:: TEXTO SELECCIONADO ::

ACAPULCO, GRO.- El helicóptero aterriza en Omitlán después de sobrevolar lo que desde el cielo se ve como un laberinto de puentes destruidos, montes de arena descoyuntando carreteras, caminos chimuelos y gente como mulas cargando despensas, ropa, animales y botellas de agua en la espalda. La aeronave causa expectación en este pueblo de Tierra Caliente. Niños, jóvenes y adultos forman de inmediato dos filas encima de la arena para descargar el primer vehículo oficial que llega con comida, una semana después de la tragedia.
Están parados encima de un playón que cubre a su comunidad, pues ésta es ahora como una Atlántida hundida bajo la arena arrastrada por el río cuando creció como un mar. En una esquina se ve que se negó a ser enterrada la cruz verde de la cúpula de la iglesia. Se asoman también las greñas de varias palmeras con el tallo sepultado.
A pesar de la escasez de comida y de líquidos potables, el tesorero de la comunidad ofrece a los recién llegados un vaso de agua o “una tortillita”.
“La ayuda empezó a llegar desde el lunes”, relata el campesino Lucio Bailón, representante del pueblo en ausencia del comisario. “Nos la trajo la gente de la comunidad de Villa Guerrero; ha venido mucha gente caminando con cosas y las pasamos en pangas. En el Tepoguaje también nos brindan apoyo. Del gobierno no había venido nada”.
Este es el paisaje ahora en las comunidades rurales de Guerrero. Y en él, hombres y mujeres caminando días enteros, subiendo y bajando cerros, peleando con su remo contra la corriente de los ríos para llevar alimentos a los otros, a los doblemente damnificados: la primera vez por la pobreza añeja y, esta segunda, por la estampida del río que les arrebató de la boca lo poco que tenían.
Se organizan en cuadrillas para hacer reparaciones a la infraestructura o remendar un puente a base de ladrillos, alambres, cuerdas y tablones, como se vio en Coyuca de Benítez, o bien dividiéndose las tareas para la supervivencia.

:::

**TAREA ASIGNADA**
Cita del texto seleccionado el fragmento que empieza con "Este es el paisaje" y continúa hasta "para la supervivencia.". Las líneas no intervienen en nada de esto.

:: LÍNEAS PROPORCIONADAS ::

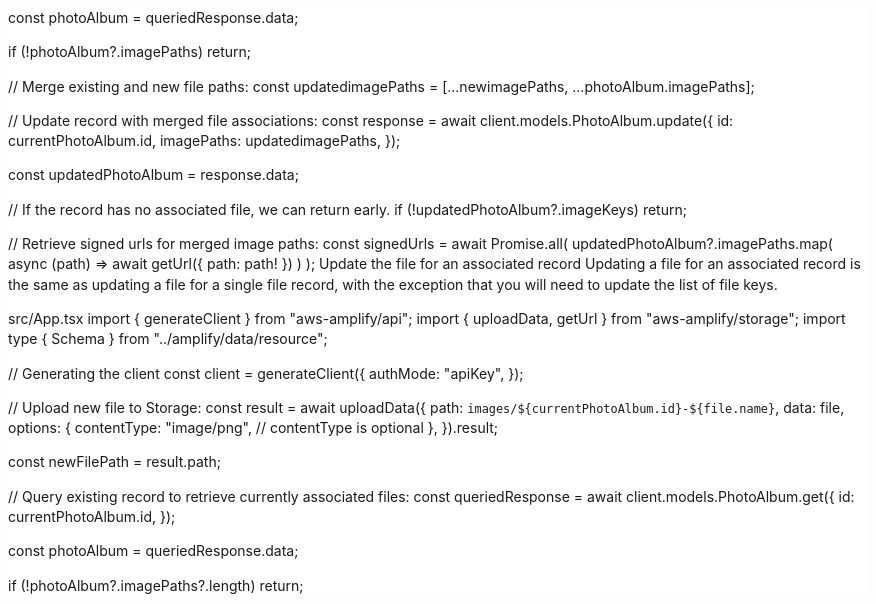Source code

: const photoAlbum = queriedResponse.data;

if (!photoAlbum?.imagePaths) return;

// Merge existing and new file paths:
const updatedimagePaths = [...newimagePaths, ...photoAlbum.imagePaths];

// Update record with merged file associations:
const response = await client.models.PhotoAlbum.update({
  id: currentPhotoAlbum.id,
  imagePaths: updatedimagePaths,
});

const updatedPhotoAlbum = response.data;

// If the record has no associated file, we can return early.
if (!updatedPhotoAlbum?.imageKeys) return;

// Retrieve signed urls for merged image paths:
const signedUrls = await Promise.all(
  updatedPhotoAlbum?.imagePaths.map(
    async (path) => await getUrl({ path: path! })
  )
);
Update the file for an associated record
Updating a file for an associated record is the same as updating a file for a single file record, with the exception that you will need to update the list of file keys.

src/App.tsx
import { generateClient } from "aws-amplify/api";
import { uploadData, getUrl } from "aws-amplify/storage";
import type { Schema } from "../amplify/data/resource";

// Generating the client
const client = generateClient<Schema>({
  authMode: "apiKey",
});

// Upload new file to Storage:
const result = await uploadData({
  path: `images/${currentPhotoAlbum.id}-${file.name}`,
  data: file,
  options: {
    contentType: "image/png", // contentType is optional
  },
}).result;

const newFilePath = result.path;

// Query existing record to retrieve currently associated files:
const queriedResponse = await client.models.PhotoAlbum.get({
  id: currentPhotoAlbum.id,
});

const photoAlbum = queriedResponse.data;

if (!photoAlbum?.imagePaths?.length) return;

:::

**RESPUESTA ESPERADA**
Este es el paisaje ahora en las comunidades rurales de Guerrero. Y en él, hombres y mujeres caminando días enteros, subiendo y bajando cerros, peleando con su remo contra la corriente de los ríos para llevar alimentos a los otros, a los doblemente damnificados: la primera vez por la pobreza añeja y, esta segunda, por la estampida del río que les arrebató de la boca lo poco que tenían.
Se organizan en cuadrillas para hacer reparaciones a la infraestructura o remendar un puente a base de ladrillos, alambres, cuerdas y tablones, como se vio en Coyuca de Benítez, o bien dividiéndose las tareas para la supervivencia.